>>>>

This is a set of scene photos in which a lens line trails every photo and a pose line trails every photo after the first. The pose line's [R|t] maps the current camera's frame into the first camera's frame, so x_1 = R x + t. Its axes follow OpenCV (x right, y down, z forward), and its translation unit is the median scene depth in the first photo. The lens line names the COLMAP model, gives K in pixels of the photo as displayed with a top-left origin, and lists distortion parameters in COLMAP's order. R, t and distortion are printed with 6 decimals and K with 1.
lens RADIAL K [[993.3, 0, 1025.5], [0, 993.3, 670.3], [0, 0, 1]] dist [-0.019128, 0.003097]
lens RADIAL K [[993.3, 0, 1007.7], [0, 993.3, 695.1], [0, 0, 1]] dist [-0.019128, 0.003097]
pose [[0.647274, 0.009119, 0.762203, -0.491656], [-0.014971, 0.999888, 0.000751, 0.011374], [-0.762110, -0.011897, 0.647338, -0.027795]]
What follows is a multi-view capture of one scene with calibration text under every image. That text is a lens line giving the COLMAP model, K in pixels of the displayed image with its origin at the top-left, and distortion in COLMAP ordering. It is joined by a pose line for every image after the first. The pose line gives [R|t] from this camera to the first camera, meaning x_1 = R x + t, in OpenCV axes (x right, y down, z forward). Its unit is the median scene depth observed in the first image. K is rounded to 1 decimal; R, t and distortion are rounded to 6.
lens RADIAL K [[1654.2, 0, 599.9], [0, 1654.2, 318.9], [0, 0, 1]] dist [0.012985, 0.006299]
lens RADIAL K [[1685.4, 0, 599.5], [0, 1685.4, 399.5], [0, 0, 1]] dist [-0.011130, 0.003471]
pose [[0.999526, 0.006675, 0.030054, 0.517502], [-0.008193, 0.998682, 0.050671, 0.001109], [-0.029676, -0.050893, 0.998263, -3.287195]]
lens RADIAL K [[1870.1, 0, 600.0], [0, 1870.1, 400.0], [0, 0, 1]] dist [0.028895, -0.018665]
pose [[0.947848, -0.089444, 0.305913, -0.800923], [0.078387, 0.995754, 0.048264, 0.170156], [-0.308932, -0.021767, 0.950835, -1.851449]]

<<<<

• Work instructions
Swap "calibration" for "camera" in the material, starting at the line containing "What follows is" and ending at the end of the material, and give those lines back with nothing else changed.

• Result of the exercise
What follows is a multi-view capture of one scene with camera text under every image. That text is a lens line giving the COLMAP model, K in pixels of the displayed image with its origin at the top-left, and distortion in COLMAP ordering. It is joined by a pose line for every image after the first. The pose line gives [R|t] from this camera to the first camera, meaning x_1 = R x + t, in OpenCV axes (x right, y down, z forward). Its unit is the median scene depth observed in the first image. K is rounded to 1 decimal; R, t and distortion are rounded to 6.
lens RADIAL K [[1654.2, 0, 599.9], [0, 1654.2, 318.9], [0, 0, 1]] dist [0.012985, 0.006299]
lens RADIAL K [[1685.4, 0, 599.5], [0, 1685.4, 399.5], [0, 0, 1]] dist [-0.011130, 0.003471]
pose [[0.999526, 0.006675, 0.030054, 0.517502], [-0.008193, 0.998682, 0.050671, 0.001109], [-0.029676, -0.050893, 0.998263, -3.287195]]
lens RADIAL K [[1870.1, 0, 600.0], [0, 1870.1, 400.0], [0, 0, 1]] dist [0.028895, -0.018665]
pose [[0.947848, -0.089444, 0.305913, -0.800923], [0.078387, 0.995754, 0.048264, 0.170156], [-0.308932, -0.021767, 0.950835, -1.851449]]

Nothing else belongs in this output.